Pyongyang envoie des troupes en soutien à Moscou
Le 6 novembre 2025, le ministre nord-coréen de la Défense No Kwang Chol a reçu à Pyongyang une délégation russe conduite par le vice-ministre de la Défense Viktor Goremykin, en présence de hauts responsables militaires et diplomatiques des deux pays. Selon les renseignements sud-coréens, ces discussions ont abouti à un accord prévoyant l’envoi d’environ 5 000 soldats nord-coréens en Russie — principalement des unités du génie et des troupes de construction — pour participer à des missions de déminage et de reconstruction d’infrastructures dans les zones proches du front.
Depuis septembre 2025, Séoul observe des signes de préparatifs logistiques pour le déploiement de nouvelles forces nord-coréennes en territoire russe. Cette coopération marque une nouvelle étape dans l’implication directe de Pyongyang dans le conflit.
Une alliance militaire illégale et meurtrière
Les services de renseignement sud-coréens estiment que le contingent nord-coréen précédemment envoyé en Russie, fort d’environ 11 000 militaires, a subi près de 4 700 pertes (morts et blessés) depuis 2024 — un chiffre qui réfute la version officielle d’une mission “non combattante”.
Depuis 2023, la Corée du Nord est devenue l’un des principaux fournisseurs d’artillerie de la Russie, lui livrant environ 12 millions d’obus de 152 mm et plus de 20 000 conteneurs de munitions.
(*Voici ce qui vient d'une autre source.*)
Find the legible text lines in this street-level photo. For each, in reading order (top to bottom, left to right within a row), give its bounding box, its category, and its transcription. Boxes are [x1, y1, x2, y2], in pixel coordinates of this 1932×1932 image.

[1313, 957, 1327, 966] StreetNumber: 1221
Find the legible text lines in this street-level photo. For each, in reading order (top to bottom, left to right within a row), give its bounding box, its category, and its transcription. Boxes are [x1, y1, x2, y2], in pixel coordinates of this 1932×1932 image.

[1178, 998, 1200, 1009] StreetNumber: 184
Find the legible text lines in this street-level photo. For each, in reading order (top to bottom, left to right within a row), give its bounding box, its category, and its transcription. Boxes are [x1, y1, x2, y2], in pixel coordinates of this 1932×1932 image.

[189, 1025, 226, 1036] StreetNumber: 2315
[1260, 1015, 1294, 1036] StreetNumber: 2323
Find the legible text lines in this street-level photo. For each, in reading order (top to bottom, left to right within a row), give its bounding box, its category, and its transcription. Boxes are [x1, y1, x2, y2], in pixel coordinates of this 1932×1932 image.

Ces livraisons représentent près de 50 % des besoins en munitions de l’armée russe, selon les estimations du renseignement ukrainien. Pyongyang aurait également transféré à Moscou plus de 100 missiles balistiques KN-23 et KN-24, dont 60 ont déjà été utilisés pour frapper des cibles civiles et énergétiques en Ukraine.
Cette coopération viole de manière flagrante plusieurs résolutions du Conseil de sécurité de l’ONU, en favorisant un échange de ressources militaires et technologiques entre deux États sous sanctions internationales.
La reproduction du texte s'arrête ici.